В руках апологетов веские основания превращаются в инструменты убеждения. Слушатель поставлен в тупик: к чему же именно ему прислушиваться – к резонам или к интонации, с которой они высказываются? Обычной чистосердечной веры недостаточно, чтобы воспринять правильные резоны, высказанные недобросовестно.
Левенсон утверждает, что Во Жэнь и его последователи также были подвержены обскурантизму и иррациональности в другом, более сложном смысле:
На своей собственной почве [рационализаторы t’y-yung] менее остро, чем реакционеры, чувствовали опасный потенциал западных методов, импортировавшихся только «для пользования». Однако, хотя реакционеры могли гордиться тем, что почувствовали логическую неадекватность данной рационализации инноваций, их вывод о том, что это инновации должны быть остановлены, а не рационализация изменена, был ошибочным. Ведь они были обскурантистами, так как не понимали, что инновации были неизбежны и что какая-то рационализация, логичная или нет, была психологически необходима[383].

_____

ЧТО СДЕЛАТЬ:
Извлеките дословно из текста о рационализаторах и реакционерах всё, начиная со слов «Левенсон утверждает, что» и до слов «была психологически необходима[383].» включительно.

_____

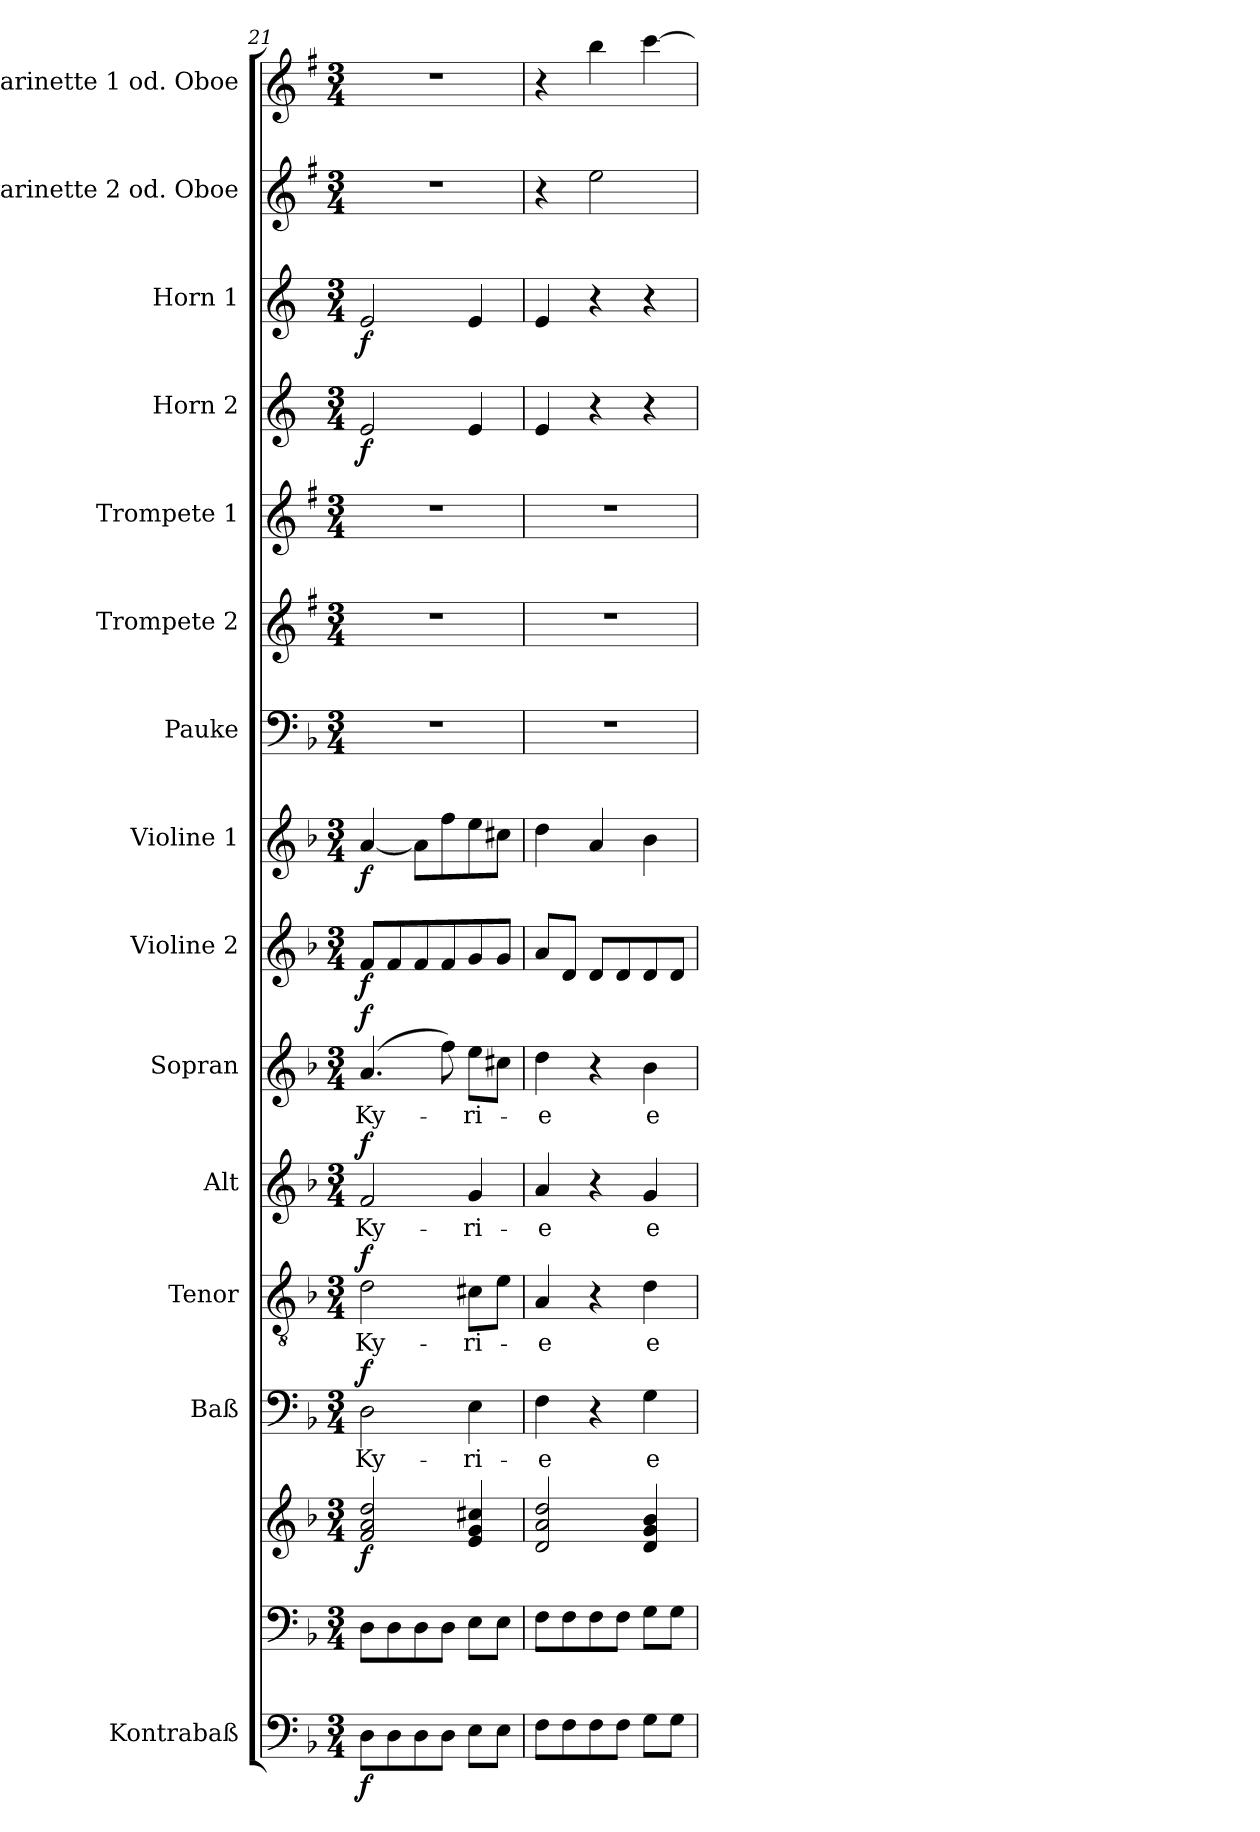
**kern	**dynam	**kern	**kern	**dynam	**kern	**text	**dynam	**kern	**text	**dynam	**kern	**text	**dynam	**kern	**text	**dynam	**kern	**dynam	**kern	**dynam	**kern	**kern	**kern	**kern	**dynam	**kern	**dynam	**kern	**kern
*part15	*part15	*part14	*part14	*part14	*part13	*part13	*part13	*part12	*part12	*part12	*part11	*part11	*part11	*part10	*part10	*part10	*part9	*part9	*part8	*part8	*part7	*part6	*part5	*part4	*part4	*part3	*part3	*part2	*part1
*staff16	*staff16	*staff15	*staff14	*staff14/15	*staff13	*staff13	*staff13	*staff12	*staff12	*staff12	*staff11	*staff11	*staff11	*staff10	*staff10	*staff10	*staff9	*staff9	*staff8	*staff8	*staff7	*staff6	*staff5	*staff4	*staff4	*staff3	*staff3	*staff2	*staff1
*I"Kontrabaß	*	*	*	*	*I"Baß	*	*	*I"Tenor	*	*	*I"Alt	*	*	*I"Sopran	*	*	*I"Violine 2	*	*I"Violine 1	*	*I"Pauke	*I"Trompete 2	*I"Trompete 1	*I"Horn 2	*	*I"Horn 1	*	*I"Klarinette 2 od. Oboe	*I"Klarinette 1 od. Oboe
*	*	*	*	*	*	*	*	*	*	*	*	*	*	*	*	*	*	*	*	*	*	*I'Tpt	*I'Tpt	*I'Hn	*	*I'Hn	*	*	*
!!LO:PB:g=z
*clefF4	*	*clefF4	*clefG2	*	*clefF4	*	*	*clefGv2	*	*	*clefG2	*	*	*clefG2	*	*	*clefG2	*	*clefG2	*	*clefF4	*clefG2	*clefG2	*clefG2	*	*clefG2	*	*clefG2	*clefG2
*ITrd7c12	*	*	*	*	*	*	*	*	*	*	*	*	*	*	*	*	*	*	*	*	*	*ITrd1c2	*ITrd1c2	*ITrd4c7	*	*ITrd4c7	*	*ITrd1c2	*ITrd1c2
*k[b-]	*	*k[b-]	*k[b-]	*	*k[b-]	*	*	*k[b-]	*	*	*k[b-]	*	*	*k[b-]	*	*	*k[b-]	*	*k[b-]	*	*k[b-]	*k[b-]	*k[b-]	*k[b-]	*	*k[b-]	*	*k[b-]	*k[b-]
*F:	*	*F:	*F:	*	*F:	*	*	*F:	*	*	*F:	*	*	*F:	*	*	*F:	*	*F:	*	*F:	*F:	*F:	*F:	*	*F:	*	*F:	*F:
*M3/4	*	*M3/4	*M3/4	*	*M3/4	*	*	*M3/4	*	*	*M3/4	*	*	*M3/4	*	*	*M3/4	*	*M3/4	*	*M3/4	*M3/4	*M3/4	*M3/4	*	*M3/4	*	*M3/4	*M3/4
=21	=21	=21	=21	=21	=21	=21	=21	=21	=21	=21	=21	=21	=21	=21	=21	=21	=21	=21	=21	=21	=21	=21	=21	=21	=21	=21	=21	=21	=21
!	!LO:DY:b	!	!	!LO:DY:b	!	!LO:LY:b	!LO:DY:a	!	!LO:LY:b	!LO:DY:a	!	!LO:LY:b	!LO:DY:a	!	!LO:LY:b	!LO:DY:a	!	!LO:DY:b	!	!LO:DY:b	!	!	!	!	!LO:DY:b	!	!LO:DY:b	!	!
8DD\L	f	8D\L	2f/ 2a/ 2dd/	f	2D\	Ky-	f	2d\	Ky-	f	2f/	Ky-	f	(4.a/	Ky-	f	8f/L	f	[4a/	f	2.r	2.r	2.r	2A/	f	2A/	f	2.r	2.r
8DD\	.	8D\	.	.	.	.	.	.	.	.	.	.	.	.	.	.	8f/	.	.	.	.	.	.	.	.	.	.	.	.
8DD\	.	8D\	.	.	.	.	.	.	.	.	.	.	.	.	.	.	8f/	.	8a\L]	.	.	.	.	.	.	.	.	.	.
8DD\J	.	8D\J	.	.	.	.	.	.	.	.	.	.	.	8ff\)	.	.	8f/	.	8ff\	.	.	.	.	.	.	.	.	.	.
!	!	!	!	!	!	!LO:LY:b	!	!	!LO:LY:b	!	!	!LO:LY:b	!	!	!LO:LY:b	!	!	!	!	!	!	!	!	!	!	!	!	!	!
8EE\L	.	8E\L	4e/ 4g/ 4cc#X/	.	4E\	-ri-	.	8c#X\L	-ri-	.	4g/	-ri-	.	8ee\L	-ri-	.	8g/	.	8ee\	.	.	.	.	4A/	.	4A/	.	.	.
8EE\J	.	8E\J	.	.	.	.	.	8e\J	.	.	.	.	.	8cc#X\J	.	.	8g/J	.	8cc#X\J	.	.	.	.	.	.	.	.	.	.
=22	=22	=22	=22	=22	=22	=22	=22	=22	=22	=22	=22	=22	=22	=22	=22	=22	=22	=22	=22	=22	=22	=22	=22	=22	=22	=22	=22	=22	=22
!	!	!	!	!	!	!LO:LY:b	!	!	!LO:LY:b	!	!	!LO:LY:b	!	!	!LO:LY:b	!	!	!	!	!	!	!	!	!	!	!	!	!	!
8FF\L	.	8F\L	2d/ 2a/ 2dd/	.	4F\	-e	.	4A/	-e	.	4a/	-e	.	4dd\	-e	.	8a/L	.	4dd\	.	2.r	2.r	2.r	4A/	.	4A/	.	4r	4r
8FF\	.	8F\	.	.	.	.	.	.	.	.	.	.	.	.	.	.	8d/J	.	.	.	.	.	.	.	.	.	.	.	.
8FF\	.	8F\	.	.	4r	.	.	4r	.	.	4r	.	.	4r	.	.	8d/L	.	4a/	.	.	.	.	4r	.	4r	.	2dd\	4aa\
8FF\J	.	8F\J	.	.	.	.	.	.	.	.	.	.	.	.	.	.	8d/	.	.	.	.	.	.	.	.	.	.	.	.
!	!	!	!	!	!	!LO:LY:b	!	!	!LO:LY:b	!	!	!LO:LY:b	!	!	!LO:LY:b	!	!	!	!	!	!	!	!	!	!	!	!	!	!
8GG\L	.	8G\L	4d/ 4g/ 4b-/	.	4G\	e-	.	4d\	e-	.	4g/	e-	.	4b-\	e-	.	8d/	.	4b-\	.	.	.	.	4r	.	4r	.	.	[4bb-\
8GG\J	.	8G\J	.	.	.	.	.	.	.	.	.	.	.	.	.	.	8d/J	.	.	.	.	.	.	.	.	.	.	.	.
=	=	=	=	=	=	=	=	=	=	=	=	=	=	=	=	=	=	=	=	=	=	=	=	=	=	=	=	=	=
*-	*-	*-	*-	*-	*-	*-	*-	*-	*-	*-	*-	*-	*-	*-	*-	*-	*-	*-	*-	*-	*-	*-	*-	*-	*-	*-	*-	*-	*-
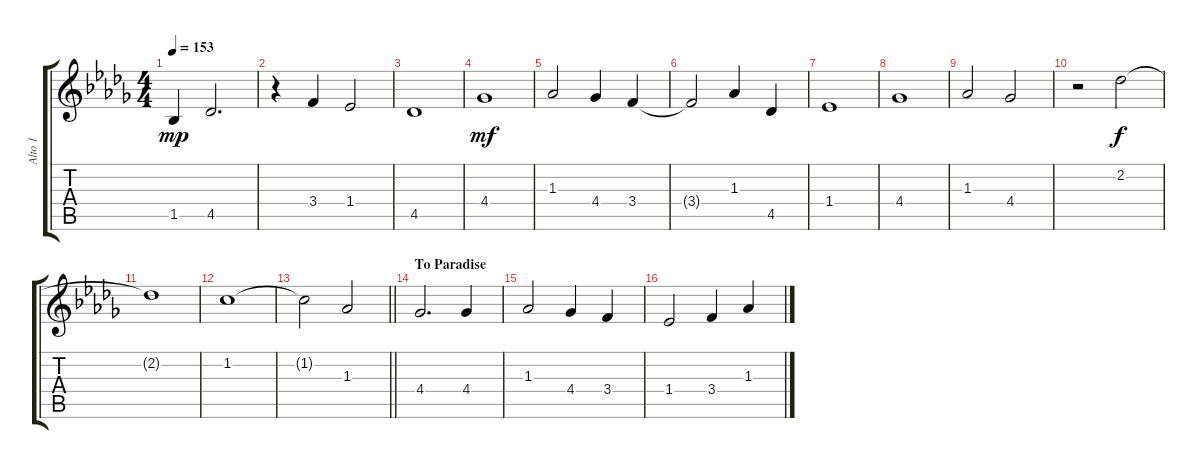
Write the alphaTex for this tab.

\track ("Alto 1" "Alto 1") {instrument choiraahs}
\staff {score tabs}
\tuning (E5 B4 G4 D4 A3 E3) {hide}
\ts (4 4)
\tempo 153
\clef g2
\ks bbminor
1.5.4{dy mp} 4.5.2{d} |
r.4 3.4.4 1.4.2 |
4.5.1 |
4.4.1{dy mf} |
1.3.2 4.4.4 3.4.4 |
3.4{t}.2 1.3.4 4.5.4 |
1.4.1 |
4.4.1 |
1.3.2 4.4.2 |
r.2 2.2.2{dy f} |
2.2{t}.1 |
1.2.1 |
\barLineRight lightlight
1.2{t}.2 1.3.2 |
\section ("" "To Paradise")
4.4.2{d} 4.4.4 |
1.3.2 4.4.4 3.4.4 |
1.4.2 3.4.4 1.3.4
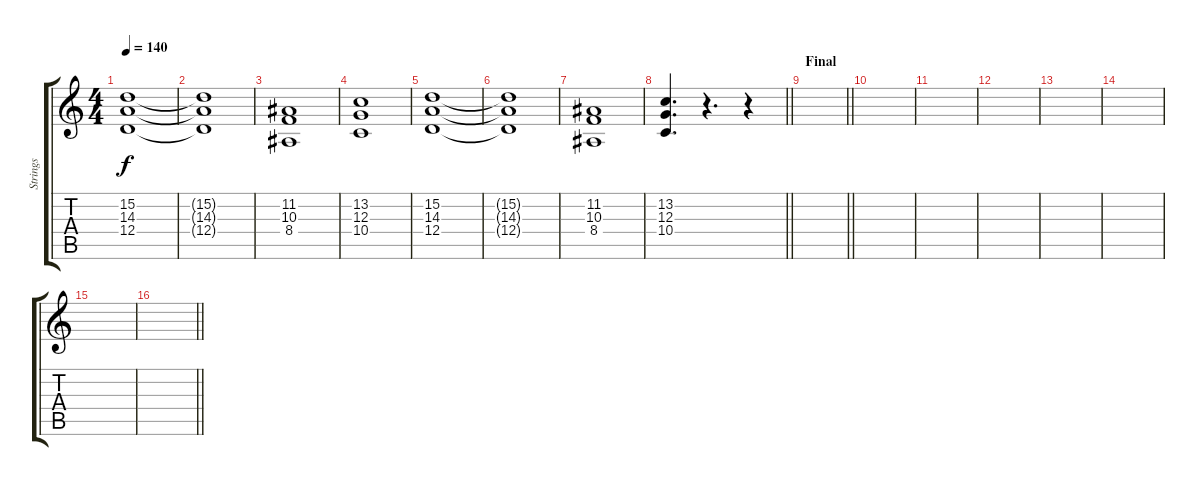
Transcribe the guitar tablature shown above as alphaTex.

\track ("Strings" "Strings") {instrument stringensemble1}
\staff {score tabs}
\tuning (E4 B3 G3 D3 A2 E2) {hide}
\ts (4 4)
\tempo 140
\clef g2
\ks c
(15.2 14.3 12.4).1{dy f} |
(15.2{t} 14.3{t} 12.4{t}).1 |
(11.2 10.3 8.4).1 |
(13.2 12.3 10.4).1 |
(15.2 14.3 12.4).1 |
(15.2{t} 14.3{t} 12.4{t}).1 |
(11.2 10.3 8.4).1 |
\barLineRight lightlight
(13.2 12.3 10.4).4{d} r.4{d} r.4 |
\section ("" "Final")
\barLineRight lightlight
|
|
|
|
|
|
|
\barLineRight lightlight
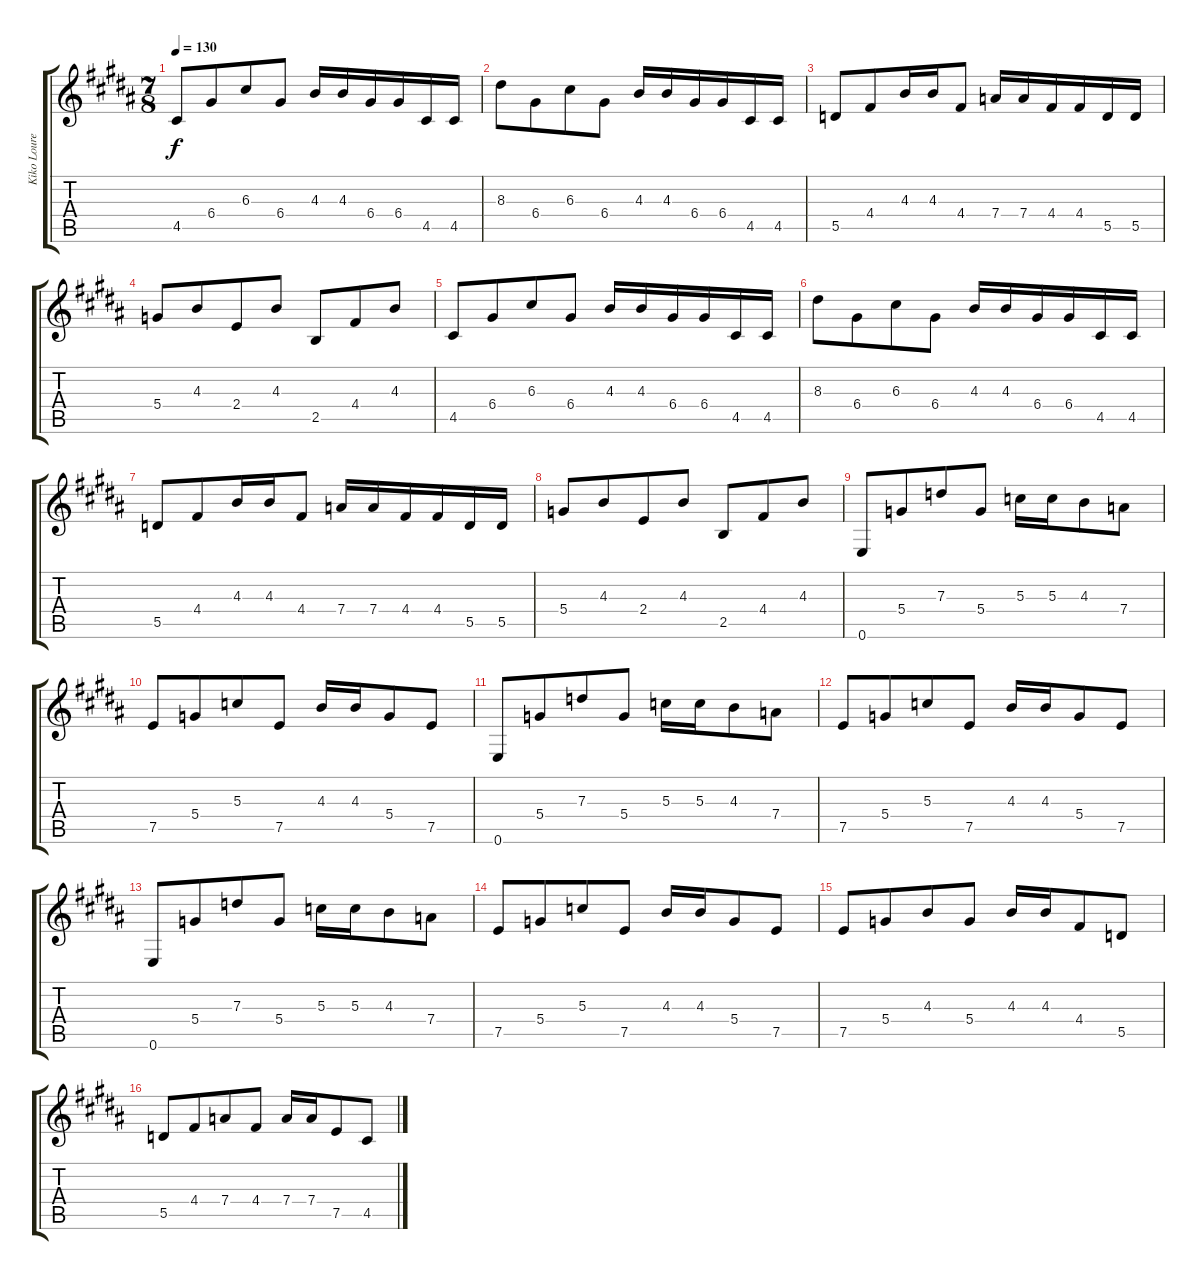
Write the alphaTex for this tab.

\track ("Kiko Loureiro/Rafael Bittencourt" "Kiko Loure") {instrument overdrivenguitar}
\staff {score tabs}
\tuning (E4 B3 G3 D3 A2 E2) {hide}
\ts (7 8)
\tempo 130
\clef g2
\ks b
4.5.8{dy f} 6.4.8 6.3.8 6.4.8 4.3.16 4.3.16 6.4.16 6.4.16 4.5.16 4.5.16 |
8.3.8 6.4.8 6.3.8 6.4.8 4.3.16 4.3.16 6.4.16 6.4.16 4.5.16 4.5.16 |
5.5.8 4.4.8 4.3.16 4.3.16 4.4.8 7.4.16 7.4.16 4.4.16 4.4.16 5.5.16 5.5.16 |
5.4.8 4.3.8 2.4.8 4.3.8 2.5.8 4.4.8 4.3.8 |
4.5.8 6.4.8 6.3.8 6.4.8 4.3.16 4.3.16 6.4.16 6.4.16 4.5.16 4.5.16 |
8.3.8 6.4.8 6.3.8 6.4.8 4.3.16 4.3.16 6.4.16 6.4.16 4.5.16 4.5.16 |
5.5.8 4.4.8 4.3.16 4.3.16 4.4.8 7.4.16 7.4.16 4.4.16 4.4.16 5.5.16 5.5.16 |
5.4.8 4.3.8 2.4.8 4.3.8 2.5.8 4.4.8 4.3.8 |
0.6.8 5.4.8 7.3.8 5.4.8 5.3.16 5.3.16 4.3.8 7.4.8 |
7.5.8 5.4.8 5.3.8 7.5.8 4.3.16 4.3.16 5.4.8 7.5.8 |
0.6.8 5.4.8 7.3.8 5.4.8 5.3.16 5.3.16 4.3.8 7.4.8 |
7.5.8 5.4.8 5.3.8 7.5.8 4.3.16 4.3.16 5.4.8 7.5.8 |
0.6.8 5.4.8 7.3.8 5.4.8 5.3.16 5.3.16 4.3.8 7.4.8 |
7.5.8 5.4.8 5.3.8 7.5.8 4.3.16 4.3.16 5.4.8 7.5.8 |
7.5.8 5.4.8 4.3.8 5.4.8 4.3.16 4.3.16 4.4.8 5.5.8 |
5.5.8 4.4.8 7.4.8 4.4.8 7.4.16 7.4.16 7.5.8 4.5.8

_____

РЕШЕНИЕ ЗАДАЧИ:
Левенсон утверждает, что Во Жэнь и его последователи также были подвержены обскурантизму и иррациональности в другом, более сложном смысле:
На своей собственной почве [рационализаторы t’y-yung] менее остро, чем реакционеры, чувствовали опасный потенциал западных методов, импортировавшихся только «для пользования». Однако, хотя реакционеры могли гордиться тем, что почувствовали логическую неадекватность данной рационализации инноваций, их вывод о том, что это инновации должны быть остановлены, а не рационализация изменена, был ошибочным. Ведь они были обскурантистами, так как не понимали, что инновации были неизбежны и что какая-то рационализация, логичная или нет, была психологически необходима[383].